One promising application of nanoscale engineering is detecting mycobacteria and biomarkers of disease. We have developed highly sensitive optical probes for surface-enhanced Raman spectroscopy (SERS). Their high sensitivity is due to enhancing light scattering using gold or silver nanoparticles within the probe’s core. The particle surface can then be labeled with antibodies for specific biomarker targeting. Using labeled SERS optical probes, multiple biomarkers can be targeted and identified. Alternatively, label-free techniques which exclude the use of dyes, radioactive tags, or antibodies to identify a sample, can also be used. In these cases, identification is done by recognizing the intrinsic characteristics of the sample. Our lab uses both methods for identifying biological materials.
Cindy is using dielectrophoresis and SERS nanoprobes to concentrate and detect mycocbacteria. Nate worked on SERS nanoprobes to classify B-cell malignancies which have many clinically discrete biomarkers.
This work is supported by the Nuclear Regulatory Commission. Previous funding from a USU Research Catalyst Award (EV), a USUSA Dissertation Enhancement Award (C. Hanson), and an SPIE Scholarship (C. Hanson).
We are interested in developing in vitro models of retinal pigment epithelial cells to understand disease, test new treatments and build computer simulations to understand the role of growth factors. Farhad's primary research focus is to implement a range of experimental methods to provide new insights into the cause and progression of different retinal diseases, such as age-related retinal degeneration and diabetic retinopathy. A secondary research focus is developing new materials to mimic Bruch's membrane. Bruch's membrane supports retinal pigment epithelial cell function and forms part of the retinal-blood-barrier.
This research is supported by a Career Starter Grant from the Knights Templar Eye Foundation and a Ralph E. Powe Junior Faculty Award from ORAU (for EV).

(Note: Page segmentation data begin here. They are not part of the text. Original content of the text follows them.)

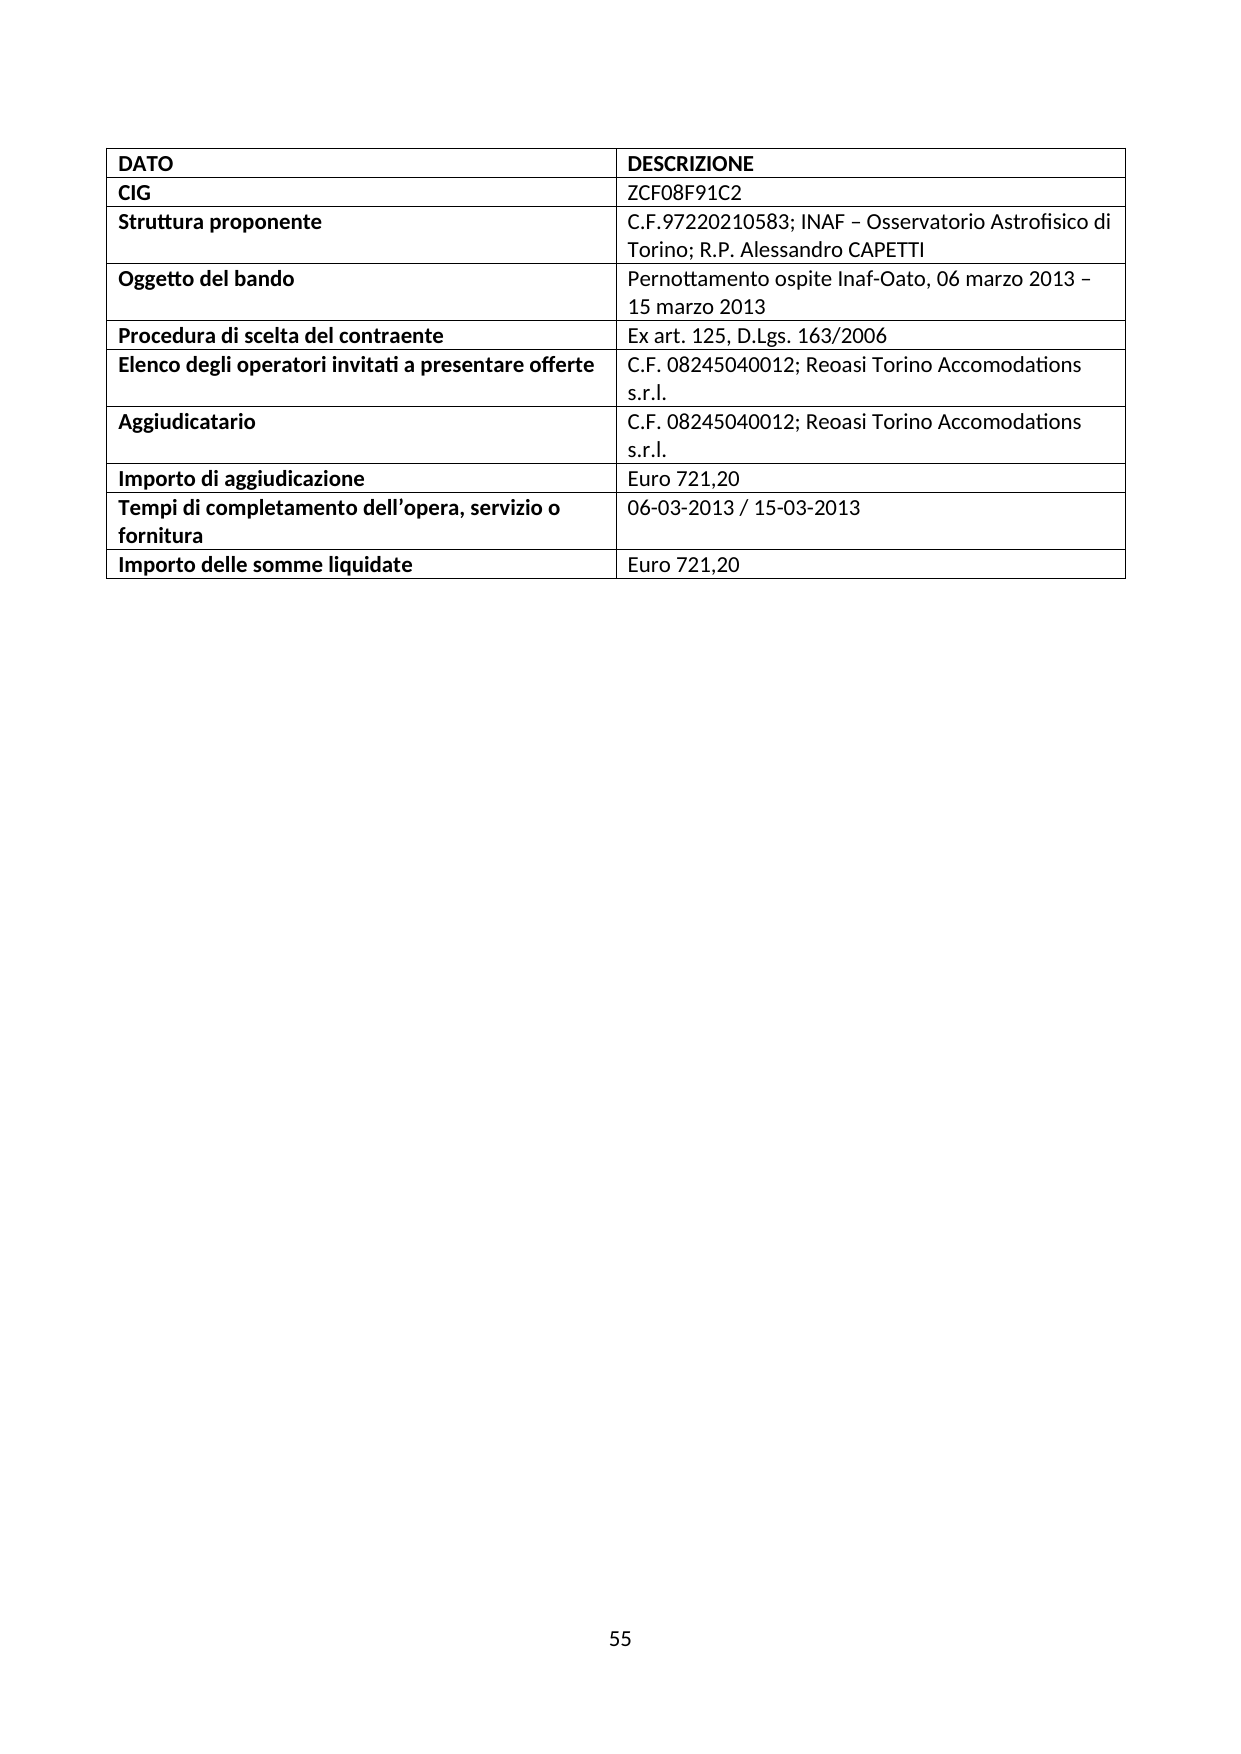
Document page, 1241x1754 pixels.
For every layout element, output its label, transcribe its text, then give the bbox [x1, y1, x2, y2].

table_cell Euro 721,20 [617, 464, 1125, 492]
table_cell Aggiudicatario [107, 407, 616, 463]
table_cell CIG [107, 178, 616, 206]
table_cell Pernottamento ospite Inaf-Oato, 06 marzo 2013 – 15 marzo 2013 [617, 264, 1125, 320]
table_cell C.F. 08245040012; Reoasi Torino Accomodations s.r.l. [617, 350, 1125, 406]
table_header DATO [107, 149, 616, 177]
table_cell Procedura di scelta del contraente [107, 321, 616, 349]
table_cell Euro 721,20 [617, 550, 1125, 578]
table_cell 06-03-2013 / 15-03-2013 [617, 493, 1125, 549]
table_cell Importo di aggiudicazione [107, 464, 616, 492]
table_cell C.F.97220210583; INAF – Osservatorio Astrofisico di Torino; R.P. Alessandro CAPETTI [617, 207, 1125, 263]
table_cell ZCF08F91C2 [617, 178, 1125, 206]
table_header DESCRIZIONE [617, 149, 1125, 177]
table_cell Tempi di completamento dell’opera, servizio o fornitura [107, 493, 616, 549]
table_cell Struttura proponente [107, 207, 616, 263]
table_cell Ex art. 125, D.Lgs. 163/2006 [617, 321, 1125, 349]
table_cell Elenco degli operatori invitati a presentare offerte [107, 350, 616, 406]
table_cell Importo delle somme liquidate [107, 550, 616, 578]
table_cell C.F. 08245040012; Reoasi Torino Accomodations s.r.l. [617, 407, 1125, 463]
table_cell Oggetto del bando [107, 264, 616, 320]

Muscular atrophy due to disuse is a serious issue for immobilized patients on Earth and in human spaceflight, where microgravity prevents normal muscle loading. Defined as the loss of muscle tissue, muscular atrophy involves a wide variety of factors including apoptosis-inducing factor, reactive oxygen species, and N-linked glycans. The specific factors involved depend on the atrophy type, such as denervation, disuse, or muscular disease. Reducing microgravity-induced atrophy would have far-reaching benefits not limited to astronauts and space flight. Those suffering from immobilization due to aging, bone fractures, and comas would benefit from maintaining muscle mass in the absence of normal stimulation. While the cellular mechanisms behind muscular dystrophy and denervation injuries differ from those involved in disuse atrophy, a comprehensive treatment that inhibits myocyte apoptosis and promotes new growth could still alleviate some symptoms. Further uses extend past the clinical realm and into muscular enhancement for athletes and soldiers.

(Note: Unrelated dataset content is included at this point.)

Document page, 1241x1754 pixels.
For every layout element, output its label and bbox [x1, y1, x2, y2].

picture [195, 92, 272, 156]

The goal of Charles' research is to determine which atrophy-inducing factors are released due to microgravity, how to inhibit such factors, and how to promote new muscle growth without mechanical stimuli. The hypothesis of his work is that comprehensive prevention of microgravity-induced atrophy will be needed to inhibit myocyte apoptosis as well as promote new growth via supplementation of factors typically released during mechanical stimulation.
This work is supported by the Nuclear Regulatory Commission and a Utah NASA Space Grant Consortium fellowship (C. Harding).